Set in an absurd, patronizing fantasy world in which flag-waving citizens line the streets to see the president's kid off to college and angry political protesters share the red-carpet sidelines at black-tie events with shallow reporters asking stupid questions, "First Daughter" could well be the most hackneyed and insipid movie of 2004.
Failing to achieve even the shrug-worth mediocrity of January's similarly plotted "Chasing Liberty" (with Mandy Moore), this gimmick-driven disaster drags star Katie Holmes down with it as Samantha Mackenzie, the sheltered, personality-free offspring of a controversial commander-in-chief (an unconvincing, completely vanilla Michael Keaton), who falls in love with a cute Secret Service agent (an even blander Marc Blucas) posing as a student in her dorm.

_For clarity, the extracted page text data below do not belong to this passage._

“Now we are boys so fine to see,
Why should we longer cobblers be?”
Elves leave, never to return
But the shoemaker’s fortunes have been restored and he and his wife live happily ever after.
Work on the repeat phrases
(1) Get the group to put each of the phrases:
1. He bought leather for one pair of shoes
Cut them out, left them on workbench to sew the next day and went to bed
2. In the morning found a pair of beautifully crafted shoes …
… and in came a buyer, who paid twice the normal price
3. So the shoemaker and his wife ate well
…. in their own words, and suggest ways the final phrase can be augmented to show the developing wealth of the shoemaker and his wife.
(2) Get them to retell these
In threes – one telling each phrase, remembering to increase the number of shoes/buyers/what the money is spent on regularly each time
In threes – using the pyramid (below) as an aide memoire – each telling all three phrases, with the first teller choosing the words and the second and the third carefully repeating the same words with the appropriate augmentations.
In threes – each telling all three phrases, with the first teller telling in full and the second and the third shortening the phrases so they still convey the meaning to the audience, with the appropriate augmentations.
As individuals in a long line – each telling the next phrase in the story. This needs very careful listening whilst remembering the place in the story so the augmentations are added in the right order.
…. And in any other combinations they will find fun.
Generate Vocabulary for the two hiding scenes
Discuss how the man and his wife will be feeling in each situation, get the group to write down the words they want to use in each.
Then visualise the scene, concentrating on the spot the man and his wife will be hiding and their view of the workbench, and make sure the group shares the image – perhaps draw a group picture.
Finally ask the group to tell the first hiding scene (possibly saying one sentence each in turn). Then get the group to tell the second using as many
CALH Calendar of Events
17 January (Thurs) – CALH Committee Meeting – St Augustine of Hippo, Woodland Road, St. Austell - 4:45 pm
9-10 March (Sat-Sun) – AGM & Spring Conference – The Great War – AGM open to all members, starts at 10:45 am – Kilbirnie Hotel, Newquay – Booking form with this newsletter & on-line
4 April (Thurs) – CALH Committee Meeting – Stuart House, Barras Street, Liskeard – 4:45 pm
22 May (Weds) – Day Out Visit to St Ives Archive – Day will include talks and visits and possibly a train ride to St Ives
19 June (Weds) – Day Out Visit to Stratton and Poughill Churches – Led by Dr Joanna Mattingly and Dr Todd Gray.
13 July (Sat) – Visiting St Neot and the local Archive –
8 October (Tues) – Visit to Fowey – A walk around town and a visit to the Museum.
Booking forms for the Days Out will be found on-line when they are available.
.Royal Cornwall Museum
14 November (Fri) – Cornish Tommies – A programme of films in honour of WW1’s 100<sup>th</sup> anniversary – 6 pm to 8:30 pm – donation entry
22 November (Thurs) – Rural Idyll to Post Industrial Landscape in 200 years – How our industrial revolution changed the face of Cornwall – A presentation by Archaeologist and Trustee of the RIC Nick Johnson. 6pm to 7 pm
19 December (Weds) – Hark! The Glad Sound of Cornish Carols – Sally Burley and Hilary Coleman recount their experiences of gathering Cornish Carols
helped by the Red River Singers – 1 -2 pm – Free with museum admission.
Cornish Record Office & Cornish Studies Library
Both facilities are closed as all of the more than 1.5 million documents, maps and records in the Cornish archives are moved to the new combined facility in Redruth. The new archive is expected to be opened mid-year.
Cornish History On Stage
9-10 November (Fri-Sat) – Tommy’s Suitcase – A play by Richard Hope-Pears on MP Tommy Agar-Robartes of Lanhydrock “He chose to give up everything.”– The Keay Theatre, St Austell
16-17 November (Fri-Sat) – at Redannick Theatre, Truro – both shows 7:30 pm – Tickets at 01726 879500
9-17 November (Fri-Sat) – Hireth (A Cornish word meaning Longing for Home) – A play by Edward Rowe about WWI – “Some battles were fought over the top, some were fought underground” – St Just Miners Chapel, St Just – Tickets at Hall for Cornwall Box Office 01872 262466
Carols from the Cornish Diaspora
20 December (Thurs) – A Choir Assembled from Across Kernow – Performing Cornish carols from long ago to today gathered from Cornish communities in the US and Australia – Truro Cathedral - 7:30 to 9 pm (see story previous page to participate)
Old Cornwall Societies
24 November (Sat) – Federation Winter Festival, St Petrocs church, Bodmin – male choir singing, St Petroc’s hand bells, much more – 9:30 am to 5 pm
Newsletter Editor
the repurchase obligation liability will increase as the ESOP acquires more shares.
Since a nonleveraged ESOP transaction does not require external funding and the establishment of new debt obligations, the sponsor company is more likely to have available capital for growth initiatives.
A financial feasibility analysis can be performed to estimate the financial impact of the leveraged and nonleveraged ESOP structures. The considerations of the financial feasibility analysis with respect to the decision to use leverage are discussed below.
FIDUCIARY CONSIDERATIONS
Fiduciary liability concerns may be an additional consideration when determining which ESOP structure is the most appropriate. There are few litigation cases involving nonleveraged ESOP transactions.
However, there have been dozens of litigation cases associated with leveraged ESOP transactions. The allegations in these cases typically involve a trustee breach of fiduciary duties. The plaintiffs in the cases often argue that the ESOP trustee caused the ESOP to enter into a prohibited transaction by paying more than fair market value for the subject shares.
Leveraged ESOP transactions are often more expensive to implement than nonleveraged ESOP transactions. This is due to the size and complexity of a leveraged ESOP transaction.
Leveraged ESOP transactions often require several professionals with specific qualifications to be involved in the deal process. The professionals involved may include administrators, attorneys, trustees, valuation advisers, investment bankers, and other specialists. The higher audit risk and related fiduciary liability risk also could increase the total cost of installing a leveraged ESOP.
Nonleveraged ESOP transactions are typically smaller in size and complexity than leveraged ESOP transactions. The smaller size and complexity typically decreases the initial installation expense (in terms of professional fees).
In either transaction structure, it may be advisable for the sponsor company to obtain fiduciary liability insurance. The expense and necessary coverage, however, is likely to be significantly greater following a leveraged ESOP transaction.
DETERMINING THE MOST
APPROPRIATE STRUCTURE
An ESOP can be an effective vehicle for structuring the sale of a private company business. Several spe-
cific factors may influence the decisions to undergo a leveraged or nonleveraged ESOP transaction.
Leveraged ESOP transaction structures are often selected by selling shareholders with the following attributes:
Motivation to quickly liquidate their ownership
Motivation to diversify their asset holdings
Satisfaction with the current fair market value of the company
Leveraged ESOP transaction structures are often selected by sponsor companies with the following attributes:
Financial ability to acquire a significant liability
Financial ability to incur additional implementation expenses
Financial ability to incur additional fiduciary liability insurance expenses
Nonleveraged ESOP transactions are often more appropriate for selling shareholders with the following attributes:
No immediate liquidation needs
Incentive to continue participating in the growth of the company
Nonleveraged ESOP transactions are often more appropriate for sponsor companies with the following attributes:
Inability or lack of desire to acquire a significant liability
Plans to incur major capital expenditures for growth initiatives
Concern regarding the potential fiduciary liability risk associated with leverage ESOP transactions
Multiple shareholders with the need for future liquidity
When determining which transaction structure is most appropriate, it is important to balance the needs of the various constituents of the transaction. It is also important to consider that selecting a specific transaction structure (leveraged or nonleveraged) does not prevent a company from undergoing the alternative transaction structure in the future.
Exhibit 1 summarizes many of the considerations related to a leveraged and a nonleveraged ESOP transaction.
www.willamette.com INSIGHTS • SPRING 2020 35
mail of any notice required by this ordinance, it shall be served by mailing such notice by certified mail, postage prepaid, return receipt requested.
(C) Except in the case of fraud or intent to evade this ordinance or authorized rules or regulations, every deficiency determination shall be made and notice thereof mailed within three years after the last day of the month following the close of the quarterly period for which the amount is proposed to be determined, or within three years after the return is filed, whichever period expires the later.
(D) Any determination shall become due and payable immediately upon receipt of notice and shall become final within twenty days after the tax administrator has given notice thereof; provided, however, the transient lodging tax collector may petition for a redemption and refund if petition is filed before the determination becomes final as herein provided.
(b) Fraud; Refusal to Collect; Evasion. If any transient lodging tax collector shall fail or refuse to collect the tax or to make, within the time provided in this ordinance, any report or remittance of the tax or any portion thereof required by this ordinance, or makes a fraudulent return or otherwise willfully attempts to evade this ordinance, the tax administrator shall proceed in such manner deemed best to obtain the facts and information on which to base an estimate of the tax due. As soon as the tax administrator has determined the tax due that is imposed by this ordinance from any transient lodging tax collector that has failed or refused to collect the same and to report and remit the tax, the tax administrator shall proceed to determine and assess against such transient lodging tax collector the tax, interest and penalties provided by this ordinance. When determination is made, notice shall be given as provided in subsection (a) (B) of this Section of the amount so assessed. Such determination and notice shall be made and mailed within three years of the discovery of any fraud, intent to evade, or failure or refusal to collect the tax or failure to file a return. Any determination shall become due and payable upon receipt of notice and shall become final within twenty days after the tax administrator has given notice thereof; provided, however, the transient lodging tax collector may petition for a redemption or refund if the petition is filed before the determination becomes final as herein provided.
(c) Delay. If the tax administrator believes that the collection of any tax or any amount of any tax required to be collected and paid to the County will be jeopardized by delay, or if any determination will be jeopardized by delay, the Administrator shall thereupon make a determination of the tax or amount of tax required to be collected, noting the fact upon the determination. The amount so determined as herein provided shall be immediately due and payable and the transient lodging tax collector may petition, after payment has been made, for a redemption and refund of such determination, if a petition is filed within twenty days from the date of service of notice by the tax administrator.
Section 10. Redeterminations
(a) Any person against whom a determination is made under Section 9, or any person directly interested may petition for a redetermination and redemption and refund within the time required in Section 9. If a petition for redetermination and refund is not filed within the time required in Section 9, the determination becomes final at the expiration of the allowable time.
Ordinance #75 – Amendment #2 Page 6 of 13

Although introduced in the manner of a fairytale, the film's rampant lack of authenticity is simply insurmountable. Samantha's bodyguards constantly hover three feet behind her -- even in class and while she's alone in the dorm's TV room. The girl is never once shown doing anything that even remotely resembles studying, yet as she's egged on by a soundtrack of flutes and twinkling triangles, she proclaims her determination to have a normal coed experience. In pursuit of it, she sneaks out on dates with that charming classmate she doesn't know is an undercover agent -- that is until he blows his secret identity by rescuing her during one of many security breaches so impossibly contrived that the Secret Service should sue 20th Century Fox for defamation of character.